[Extracted entries]
[start]
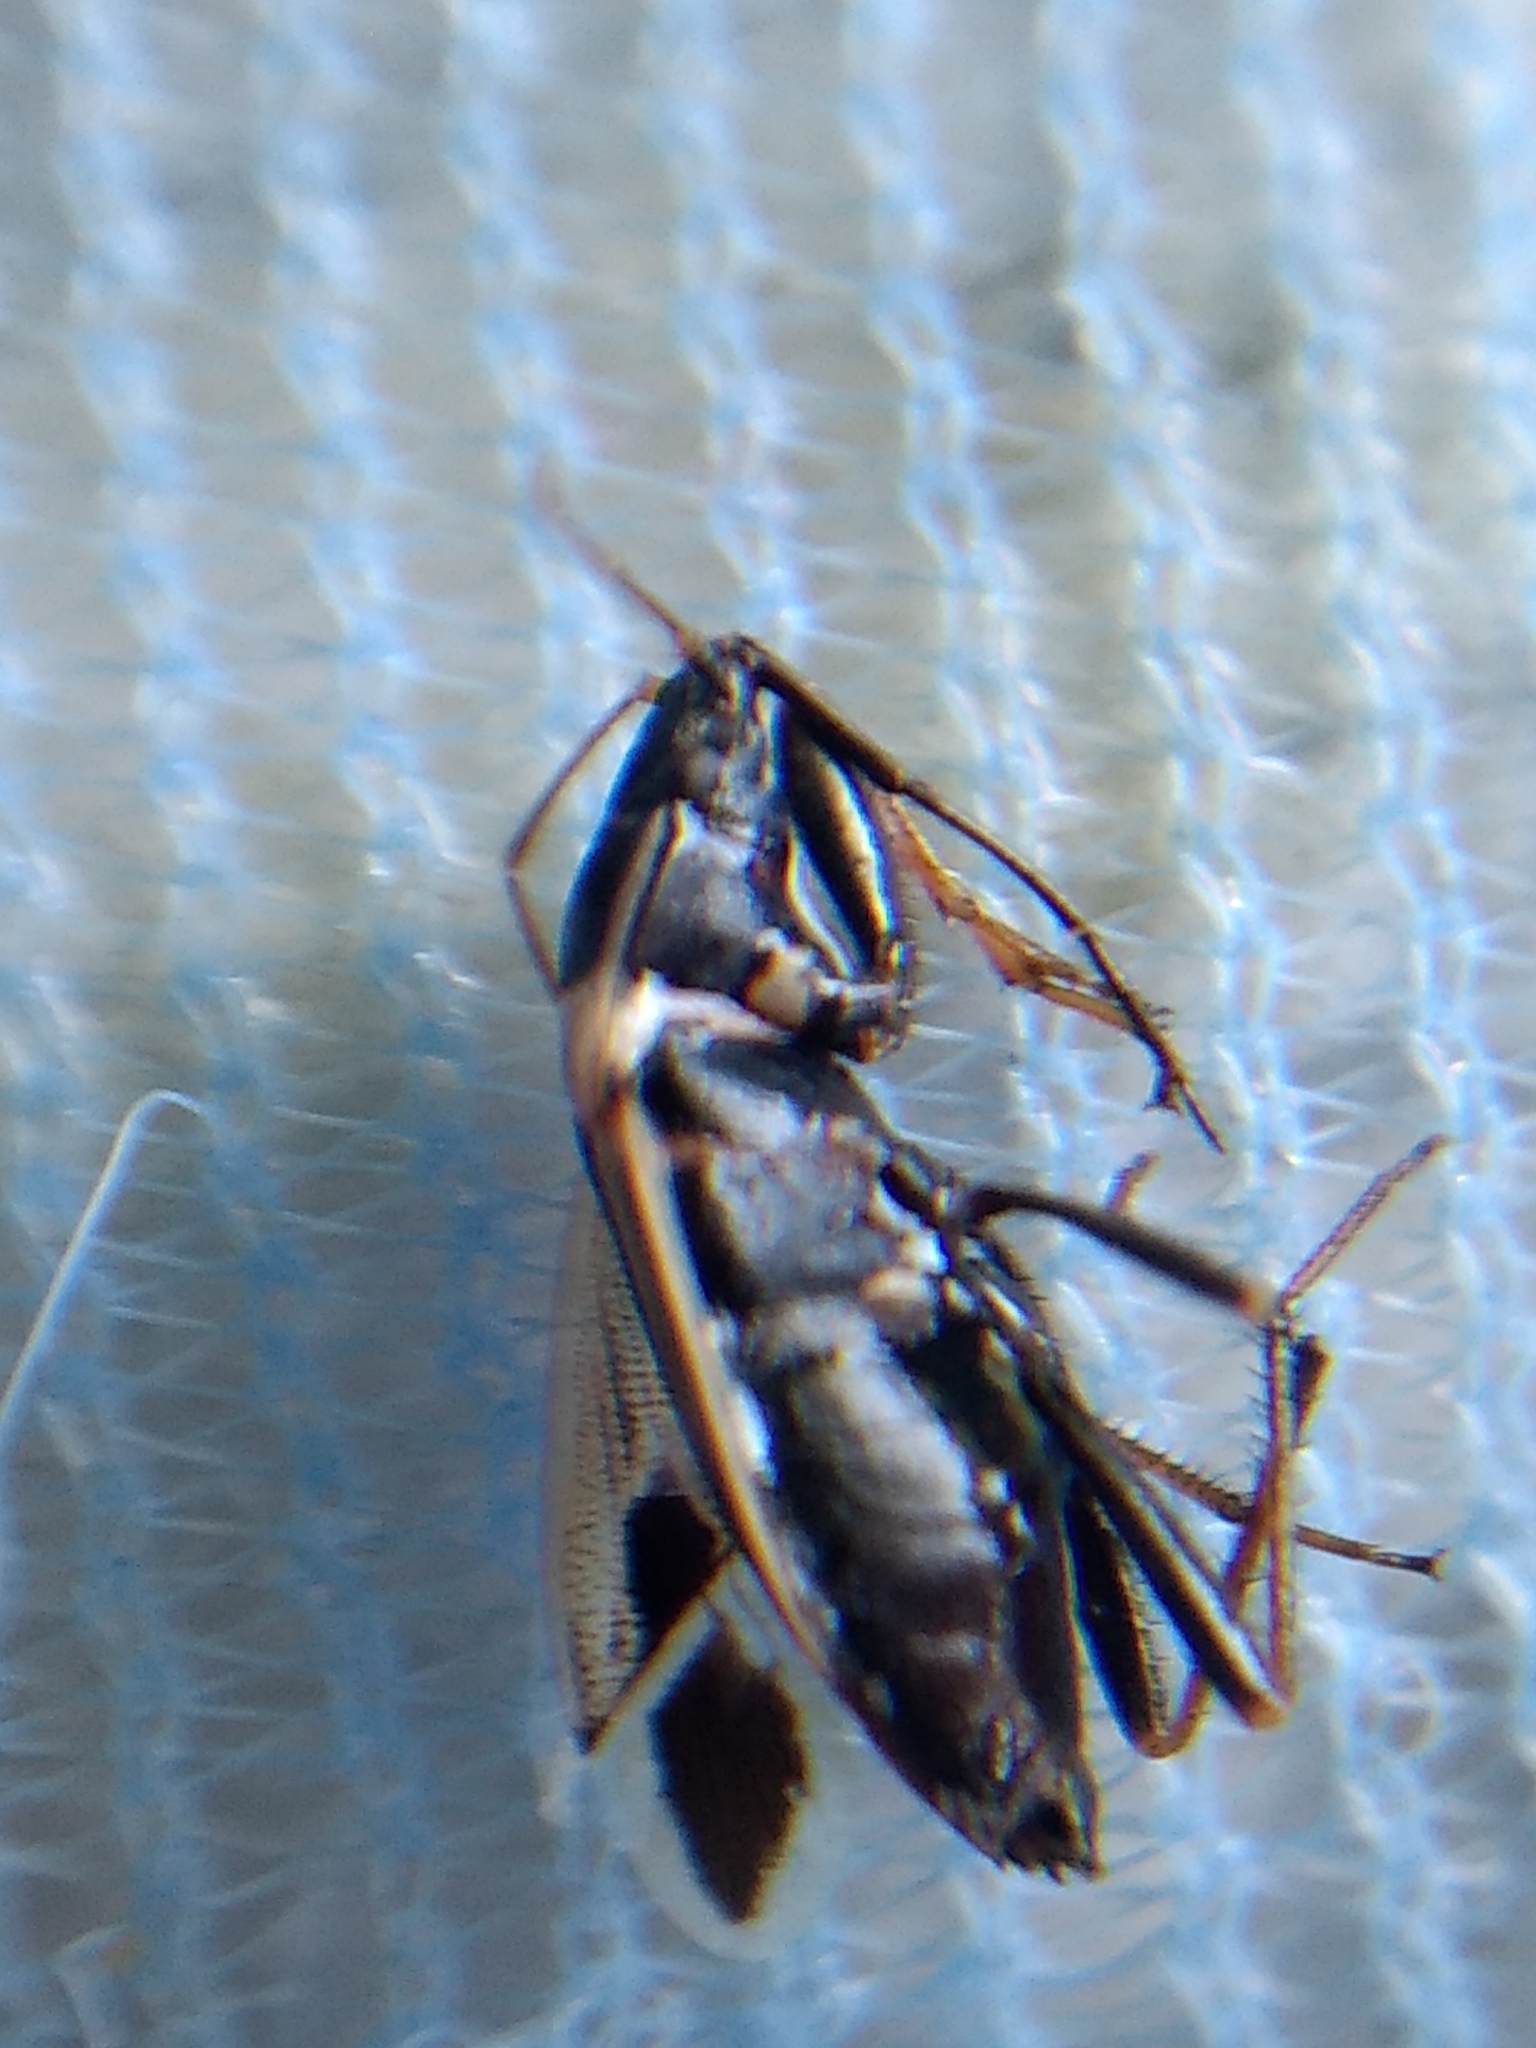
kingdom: Animalia
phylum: Arthropoda
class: Insecta
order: Hemiptera
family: Rhyparochromidae
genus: Xanthochilus
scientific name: Xanthochilus saturnius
[end]
§ **THE TASK**:
Render each line of the entries above as a Markdown table with two columns, Row and Line, numbering the rows in order and skipping any blank lines. Leave the pictures out of the table.

§ **WRITTEN ANSWER**:
| Row | Line |
|---|---|
| 1 | kingdom: Animalia |
| 2 | phylum: Arthropoda |
| 3 | class: Insecta |
| 4 | order: Hemiptera |
| 5 | family: Rhyparochromidae |
| 6 | genus: Xanthochilus |
| 7 | scientific name: Xanthochilus saturnius |